Let’s dig a little bit into the flow getting into the pain, challenges, and problems that your prospects are dealing with and discuss this how it’s going to flow all the way through your campaign.

One of the things that I’ve taught you is how you’re going to move individuals from the pain they’re experiencing to the solution that you’re able to offer.

Sometimes marketers begin to ask the question “what keywords do I need to do to be able to solve people’s problems?”

In my opinion, you don’t need keywords to solve people’s problems! In my opinion, in today’s advanced marketing environment, people are not searching for keywords like they used to.

When the internet was new, and people didn’t know what to ask for, or what to look for, they would type in the generic keyword.

For example, if someone was looking to plant a garden, they might type in the generic keyword “gardening.”

Things are different in today’s market where we have smart phones everywhere and advanced search on all devices. Humans are actually adapting to the new search environment. Humans are not searching for the keyword gardening when what they really want to know is “when do I plant eggplant if I live in Colorado?”

They’re not starting with gardening. They’re not even starting with “how to plant an eggplant.”

They’re not even starting with “planting eggplant”, “growing eggplant”, or “gardening eggplant”.

They’re asking specific questions about the problem they want solved.

The difference is not in search dynamics (although there is some difference there, too). The difference is that the humans themselves have adapted. Humans have adapted to what search engines can provide. In the past a human may have had to put in a string of keywords, or a succession of keywords to get to the place where they could get their answer.

For example, they started out with “gardening”. Well, that’s not working. “Gardeing + Eggplant”.

Oh, that’s not working. So “how to garden eggplant”, and then finally, ten iterations later they finally typed “when do you plant eggplant in Colorado?”. Humans now are skipping all those preliminaries, and they’re going straight for the question that answers the problem.

What does this mean for you? It means if you are focusing on keywords, you are getting the lowest, most generic prospects on earth who don’t know what they want. Or, that are so inexperienced on the web that they haven’t figured out how to ask better questions. Three months from now they’ll be a lot better at searching and won’t go for the generic terms anymore.

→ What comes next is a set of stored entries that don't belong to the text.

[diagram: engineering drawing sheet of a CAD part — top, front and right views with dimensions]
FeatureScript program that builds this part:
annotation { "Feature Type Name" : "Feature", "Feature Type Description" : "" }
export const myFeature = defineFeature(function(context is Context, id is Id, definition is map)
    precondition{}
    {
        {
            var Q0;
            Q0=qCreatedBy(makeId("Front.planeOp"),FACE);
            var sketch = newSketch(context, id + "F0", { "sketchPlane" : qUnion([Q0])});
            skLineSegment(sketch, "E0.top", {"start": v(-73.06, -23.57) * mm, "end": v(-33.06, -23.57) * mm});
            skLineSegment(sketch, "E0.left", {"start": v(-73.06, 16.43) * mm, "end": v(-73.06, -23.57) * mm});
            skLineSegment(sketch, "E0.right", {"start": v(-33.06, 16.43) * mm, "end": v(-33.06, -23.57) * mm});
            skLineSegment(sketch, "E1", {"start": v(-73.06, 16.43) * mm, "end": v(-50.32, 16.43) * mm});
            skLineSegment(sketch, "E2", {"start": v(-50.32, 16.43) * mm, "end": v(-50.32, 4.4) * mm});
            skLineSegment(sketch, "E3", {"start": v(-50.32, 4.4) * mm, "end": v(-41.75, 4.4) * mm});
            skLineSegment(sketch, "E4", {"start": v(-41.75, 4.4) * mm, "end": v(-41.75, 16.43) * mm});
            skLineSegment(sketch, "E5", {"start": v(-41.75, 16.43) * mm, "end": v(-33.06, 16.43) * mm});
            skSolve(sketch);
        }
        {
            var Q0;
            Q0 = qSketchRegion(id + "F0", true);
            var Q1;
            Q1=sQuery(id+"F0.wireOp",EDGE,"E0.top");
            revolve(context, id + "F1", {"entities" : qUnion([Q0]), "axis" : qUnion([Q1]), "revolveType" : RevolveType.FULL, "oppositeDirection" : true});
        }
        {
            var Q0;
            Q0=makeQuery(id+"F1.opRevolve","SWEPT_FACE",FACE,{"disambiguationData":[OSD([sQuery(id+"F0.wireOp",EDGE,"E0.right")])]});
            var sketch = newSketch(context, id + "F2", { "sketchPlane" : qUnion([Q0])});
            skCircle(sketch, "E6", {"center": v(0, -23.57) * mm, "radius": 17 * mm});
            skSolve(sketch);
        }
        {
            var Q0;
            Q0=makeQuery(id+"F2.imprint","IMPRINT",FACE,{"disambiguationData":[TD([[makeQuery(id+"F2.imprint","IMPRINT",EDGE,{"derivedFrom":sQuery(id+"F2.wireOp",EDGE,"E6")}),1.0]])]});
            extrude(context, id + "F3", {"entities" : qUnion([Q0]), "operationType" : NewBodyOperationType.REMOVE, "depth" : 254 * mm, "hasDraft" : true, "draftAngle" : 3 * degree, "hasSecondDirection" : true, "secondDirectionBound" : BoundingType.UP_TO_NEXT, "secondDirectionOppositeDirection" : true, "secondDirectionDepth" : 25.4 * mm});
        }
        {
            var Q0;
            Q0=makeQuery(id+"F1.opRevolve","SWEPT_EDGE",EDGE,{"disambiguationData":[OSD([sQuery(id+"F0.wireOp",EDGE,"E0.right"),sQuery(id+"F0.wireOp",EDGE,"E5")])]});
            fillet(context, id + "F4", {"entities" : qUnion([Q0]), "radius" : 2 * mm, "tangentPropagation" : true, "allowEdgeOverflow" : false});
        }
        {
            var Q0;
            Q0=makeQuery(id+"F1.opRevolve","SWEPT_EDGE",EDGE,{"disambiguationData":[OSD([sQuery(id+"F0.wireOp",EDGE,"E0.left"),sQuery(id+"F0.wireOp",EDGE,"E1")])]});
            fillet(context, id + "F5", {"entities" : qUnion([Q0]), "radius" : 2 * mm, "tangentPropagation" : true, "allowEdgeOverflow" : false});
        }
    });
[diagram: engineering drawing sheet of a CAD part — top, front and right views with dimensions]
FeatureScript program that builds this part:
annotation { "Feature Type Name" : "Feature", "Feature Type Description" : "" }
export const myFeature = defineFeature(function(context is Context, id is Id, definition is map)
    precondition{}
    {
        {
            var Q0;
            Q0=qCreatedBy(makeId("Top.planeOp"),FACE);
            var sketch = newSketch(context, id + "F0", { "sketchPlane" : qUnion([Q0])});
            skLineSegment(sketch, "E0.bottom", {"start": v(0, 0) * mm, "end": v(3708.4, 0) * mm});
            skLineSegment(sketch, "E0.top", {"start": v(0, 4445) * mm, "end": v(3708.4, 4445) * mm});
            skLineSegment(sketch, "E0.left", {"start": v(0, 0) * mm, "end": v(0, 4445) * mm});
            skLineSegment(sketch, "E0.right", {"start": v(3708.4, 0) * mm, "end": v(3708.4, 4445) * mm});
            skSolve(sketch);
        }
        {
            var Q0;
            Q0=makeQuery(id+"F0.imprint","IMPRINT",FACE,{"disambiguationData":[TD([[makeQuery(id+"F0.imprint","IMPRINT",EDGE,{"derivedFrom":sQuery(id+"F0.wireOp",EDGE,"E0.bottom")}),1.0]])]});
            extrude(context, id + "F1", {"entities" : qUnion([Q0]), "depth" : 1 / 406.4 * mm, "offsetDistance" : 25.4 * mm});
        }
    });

Imagine you were visiting a new country and you didn’t know the language at all. You’re looking for the bathroom. You would start miming what it might look like to go to the bathroom. That’s how you would start if you had no language at all. After a few people laughed at you, they would point in the direction of the bathroom, and then they’d say what the name of the bathroom was in the new language. Now you would no longer have to mime going to the bathroom in order for people to know you’re going to the bathroom because you could at least say that one word. I know, bad example here, but I’m sure this is working to help you understand where we’re going with this. You would walk up to someone and you would just say “bathroom?” “ba√±o?” That’s all you would have to say, and they would “oh, yeah, yeah, yeah” and then they would point you to the bathroom.

After a period of time, you would learn the word “where”. You would walk up to somebody and you would say “where bathroom?”

A few days later, you would learn that you could say “where is the bathroom?” or “where is the men’s room?” or “where is the women’s room?” This may occur over a period of ten days. Once you have graduated from mimicking going to the bathroom all the way to asking the question “where is the men’s/women’s room?” would you ever go backwards in time to miming?

The answer is no.

That’s the equivalent in today’s marketplace to using a basic keyword to try to generate all of that traffic as opposed to taking people’s highest level question and targeting those.

In my opinion it is far, far better to target those highest level questions in your articles, in your blog posts, in your search engine content, in your videos, in your audios, in all of the search engine fodder that you do, in your squeeze pages, in everything that you put out there for content. Because, what will happen is, yes, you may get a smaller number of people viewing your pages, but 100% of those smaller numbers, maybe 80%, 90% of the people coming to those content pages are people who are actually looking for what you provide.